--- DATA UNDER STUDY ---

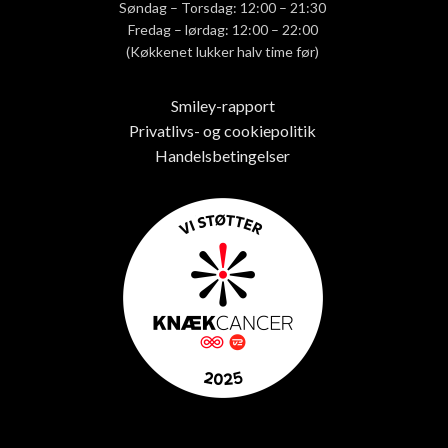
Søndag – Torsdag: 12:00 – 21:30
Fredag – lørdag: 12:00 – 22:00
(Køkkenet lukker halv time før)
Smiley-rapport
Privatlivs- og cookiepolitik
Handelsbetingelser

---

Format every line of the material above as a numbered list, skipping any blank lines, and please leave the pictures out of the answer.

1. Søndag – Torsdag: 12:00 – 21:30
2. Fredag – lørdag: 12:00 – 22:00
3. (Køkkenet lukker halv time før)
4. Smiley-rapport
5. Privatlivs- og cookiepolitik
6. Handelsbetingelser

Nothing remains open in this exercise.